Was Will Smith right to slap Chris Rock at the Oscars? Well, there’s an obvious answer to that question, and then two other potential answers. The obvious answer is “who cares?”. After all, two millionaires squabbling over the propriety of a joke is hardly even in the top million most important things happening on the planet at the moment.
But the obvious answer doesn’t account for the immense public interest in the question. Whether we like it or not, a significant proportion of the world’s population spent yesterday arguing over that question. In part, the fascination comes from the nature of the people involved: It turns out that these mega-rich celebrities are just like us, after all.
Smith, like a gazillion men in pubs before him, took offence at something some fellow said, and responded with his fists. Rock, like a gazillion men before him, got a little too smart with his jokes, and earned himself a slap. The same thing will happen in a hundred Irish nightclubs this year, and nobody will pay a blind bit of notice. But when it happens in full view of the public, on a globally televised event, we all have an opportunity to talk about the dynamics of human relationships more freely than usually. Here’s the slap heard around the globe:
The Full Uncensored video of Will Smith’s altercation with Chris Rock at the #Oscars pic.twitter.com/cGQ3plSEiz
— Movies (@moreoffilms) March 28, 2022
There are two events here, really: The first is the joke that sets off the slap, and the second is the slap itself.
It’s a bad joke: The woman in question, Jada Pinkett Smith, has been very open about the illness that caused her hair loss. And, what’s more, she has been very open about the fact that losing her hair was very upsetting for her. You don’t have to be the world’s most empathetic person to imagine that for somebody in the public eye, who was known and famous in part for her beauty, that suddenly losing one’s hair might be traumatic.
What’s more: Is there any other illness that a joke like that would be made about? Would Rock, for example, have made a joke about the late Christopher Reeve being a paraplegic, to Reeve’s face, right in front of a global audience? Probably not. There’s a cruelty to that, making fun of somebody for something they can’t control. It’s on the same level as making jokes about fat people, or anorexics, or people with a disfigurement. They already know they look odd, and it’s not nice to have people laughing at it.
Was Smith right to be angry? Sure, he was. While the precise dynamics of his relationship with his wife (reportedly they have an open marriage, which, to be honest, wouldn’t be for me, now) might be unconventional, it seems relatively clear that he loves her. He probably knows more than anybody how upset she was by her illness and hair loss. There is, after all, such a thing as putting a brave face on these things in public, and being very upset by them in private.

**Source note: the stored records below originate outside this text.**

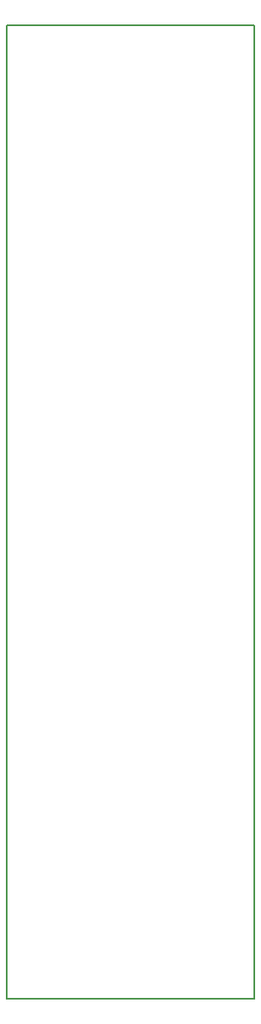
<source format=gbr>
%TF.GenerationSoftware,KiCad,Pcbnew,(6.0.4)*%
%TF.CreationDate,2023-05-09T11:07:54+09:00*%
%TF.ProjectId,Antenna,416e7465-6e6e-4612-9e6b-696361645f70,rev?*%
%TF.SameCoordinates,Original*%
%TF.FileFunction,Profile,NP*%
%FSLAX46Y46*%
G04 Gerber Fmt 4.6, Leading zero omitted, Abs format (unit mm)*
G04 Created by KiCad (PCBNEW (6.0.4)) date 2023-05-09 11:07:54*
%MOMM*%
%LPD*%
G01*
G04 APERTURE LIST*
%TA.AperFunction,Profile*%
%ADD10C,0.150000*%
%TD*%
G04 APERTURE END LIST*
D10*
X136448800Y-140944600D02*
X111556800Y-140944600D01*
X111556800Y-140944600D02*
X111556800Y-43053000D01*
X111556800Y-43053000D02*
X136448800Y-43053000D01*
X136448800Y-43053000D02*
X136448800Y-140944600D01*
M02*

</source>
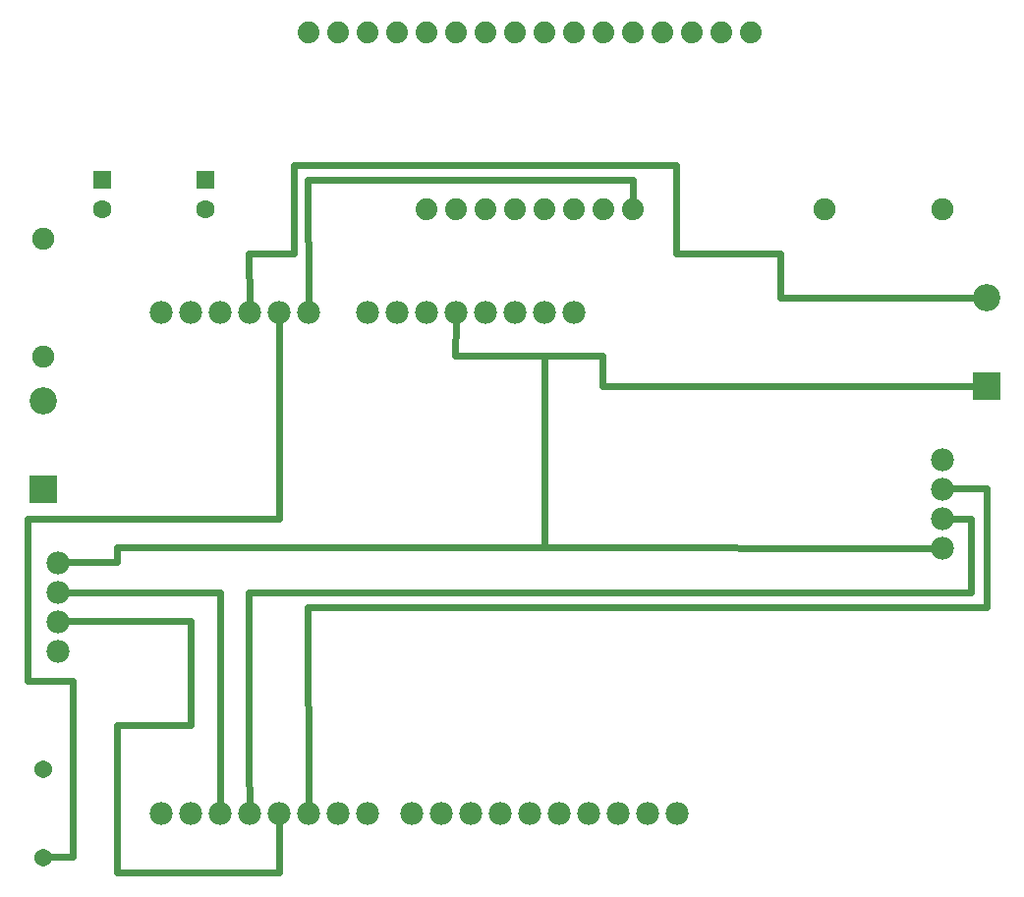
<source format=gbl>
G04 MADE WITH FRITZING*
G04 WWW.FRITZING.ORG*
G04 DOUBLE SIDED*
G04 HOLES PLATED*
G04 CONTOUR ON CENTER OF CONTOUR VECTOR*
%ASAXBY*%
%FSLAX23Y23*%
%MOIN*%
%OFA0B0*%
%SFA1.0B1.0*%
%ADD10C,0.078000*%
%ADD11C,0.074000*%
%ADD12C,0.060444*%
%ADD13C,0.092000*%
%ADD14C,0.075000*%
%ADD15C,0.062992*%
%ADD16R,0.092000X0.092000*%
%ADD17R,0.062992X0.062992*%
%ADD18C,0.024000*%
%LNCOPPER0*%
G90*
G70*
G54D10*
X3199Y1473D03*
X3199Y1373D03*
X3199Y1273D03*
X3199Y1173D03*
X199Y823D03*
X199Y923D03*
X199Y1023D03*
X199Y1123D03*
G54D11*
X1049Y2923D03*
X1149Y2923D03*
X1249Y2923D03*
X1349Y2923D03*
X1449Y2923D03*
X1549Y2923D03*
X1649Y2923D03*
X1749Y2923D03*
X1849Y2923D03*
X1949Y2923D03*
X2049Y2923D03*
X2149Y2923D03*
X2249Y2923D03*
X2349Y2923D03*
X2449Y2923D03*
X2549Y2923D03*
X1449Y2323D03*
X1549Y2323D03*
X1649Y2323D03*
X1749Y2323D03*
X1849Y2323D03*
X1949Y2323D03*
X2049Y2323D03*
X2149Y2323D03*
G54D12*
X149Y423D03*
X149Y123D03*
G54D13*
X3349Y1723D03*
X3349Y2023D03*
X149Y1373D03*
X149Y1673D03*
G54D14*
X2799Y2323D03*
X3199Y2323D03*
X149Y1823D03*
X149Y2223D03*
G54D15*
X349Y2422D03*
X349Y2323D03*
X699Y2422D03*
X699Y2323D03*
G54D10*
X1049Y1973D03*
X949Y1973D03*
X849Y1973D03*
X749Y1973D03*
X649Y1973D03*
X549Y1973D03*
X2299Y273D03*
X2199Y273D03*
X2099Y273D03*
X1999Y273D03*
X1899Y273D03*
X1799Y273D03*
X1699Y273D03*
X1599Y273D03*
X1499Y273D03*
X1399Y273D03*
X1249Y273D03*
X1149Y273D03*
X1049Y273D03*
X949Y273D03*
X849Y273D03*
X749Y273D03*
X649Y273D03*
X549Y273D03*
X1949Y1973D03*
X1849Y1973D03*
X1749Y1973D03*
X1649Y1973D03*
X1549Y1973D03*
X1449Y1973D03*
X1349Y1973D03*
X1249Y1973D03*
G54D16*
X3349Y1723D03*
X149Y1373D03*
G54D17*
X349Y2422D03*
X699Y2422D03*
G54D18*
X1849Y1824D02*
X1849Y1175D01*
D02*
X1849Y1175D02*
X3169Y1173D01*
D02*
X1548Y1824D02*
X1849Y1824D01*
D02*
X1549Y1943D02*
X1548Y1824D01*
D02*
X2048Y1723D02*
X3312Y1723D01*
D02*
X2048Y1824D02*
X2048Y1723D01*
D02*
X1849Y1824D02*
X2048Y1824D01*
D02*
X399Y1175D02*
X399Y1124D01*
D02*
X1849Y1175D02*
X399Y1175D01*
D02*
X399Y1124D02*
X229Y1124D01*
D02*
X849Y304D02*
X848Y425D01*
D02*
X848Y425D02*
X848Y1023D01*
D02*
X3298Y1273D02*
X3229Y1273D01*
D02*
X848Y1023D02*
X3298Y1023D01*
D02*
X3298Y1023D02*
X3298Y1273D01*
D02*
X3349Y1374D02*
X3229Y1374D01*
D02*
X3349Y972D02*
X3349Y1374D01*
D02*
X1047Y972D02*
X3349Y972D01*
D02*
X1049Y304D02*
X1047Y972D01*
D02*
X649Y925D02*
X649Y573D01*
D02*
X649Y573D02*
X399Y573D01*
D02*
X399Y573D02*
X399Y73D01*
D02*
X949Y73D02*
X949Y243D01*
D02*
X399Y73D02*
X949Y73D01*
D02*
X229Y924D02*
X649Y925D01*
D02*
X750Y1023D02*
X229Y1023D01*
D02*
X749Y304D02*
X750Y1023D01*
D02*
X2149Y2422D02*
X2149Y2355D01*
D02*
X1047Y2422D02*
X2149Y2422D01*
D02*
X1049Y2004D02*
X1047Y2422D01*
D02*
X949Y1273D02*
X98Y1273D01*
D02*
X98Y722D02*
X250Y722D01*
D02*
X98Y1273D02*
X98Y722D01*
D02*
X949Y1943D02*
X949Y1273D01*
D02*
X250Y722D02*
X250Y124D01*
D02*
X250Y124D02*
X174Y124D01*
D02*
X2298Y2473D02*
X2298Y2172D01*
D02*
X2298Y2172D02*
X2650Y2172D01*
D02*
X2650Y2172D02*
X2650Y2023D01*
D02*
X849Y2004D02*
X848Y2172D01*
D02*
X1000Y2172D02*
X1000Y2473D01*
D02*
X2650Y2023D02*
X3312Y2023D01*
D02*
X1000Y2473D02*
X2298Y2473D01*
D02*
X848Y2172D02*
X1000Y2172D01*
G04 End of Copper0*
M02*
</source>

Was he right to slap Rock on the stage? Absolutely not. That’s assault, at the end of the day. Perhaps the weirdest thing about the whole event is that he marched onto the stage, assaulted the host, and then resumed his seat… with no consequences. Try doing that at a comedy show if you’re a normal person, and see how you get on.
But that’s a matter of law. It’s not the kind of thing anybody should do, and it’s illegal. But the law exists because it’s the kind of thing that happens. There’s no law against getting up on the stage and singing about how upset you are in response to a comedian’s joke, because nobody has ever done that. Laws exist, in other words, to regulate things that might actually happen. What Smith did was a predictable and foreseeable human reaction to a public embarrassment of somebody he loves.
So, in other words there are two distinct elements to this: On the one hand, Rock should not have been slapped. On the other hand, his joke was obnoxious and cruel. When you behave in that way, getting slapped is one of a range of things that might happen. He probably didn’t expect it to happen on international television, to be fair, but them’s the breaks.
The bottom line here is that Rock deserved the slap. Which is not the same thing as saying that slapping him was the right thing to do – it clearly was not. But if we’re all honest with ourselves, we’d have to admit that if somebody publicly humiliated somebody we loved like that, for a cheap laugh, we’d probably want to react just like Smith did. There are ways to be funny without making other people feel small, or as if they are the butt of the joke. Chris Rock is a great comedian, but this time, he stepped across the line on the wrong day, at the wrong time. It wasn’t necessary, or funny.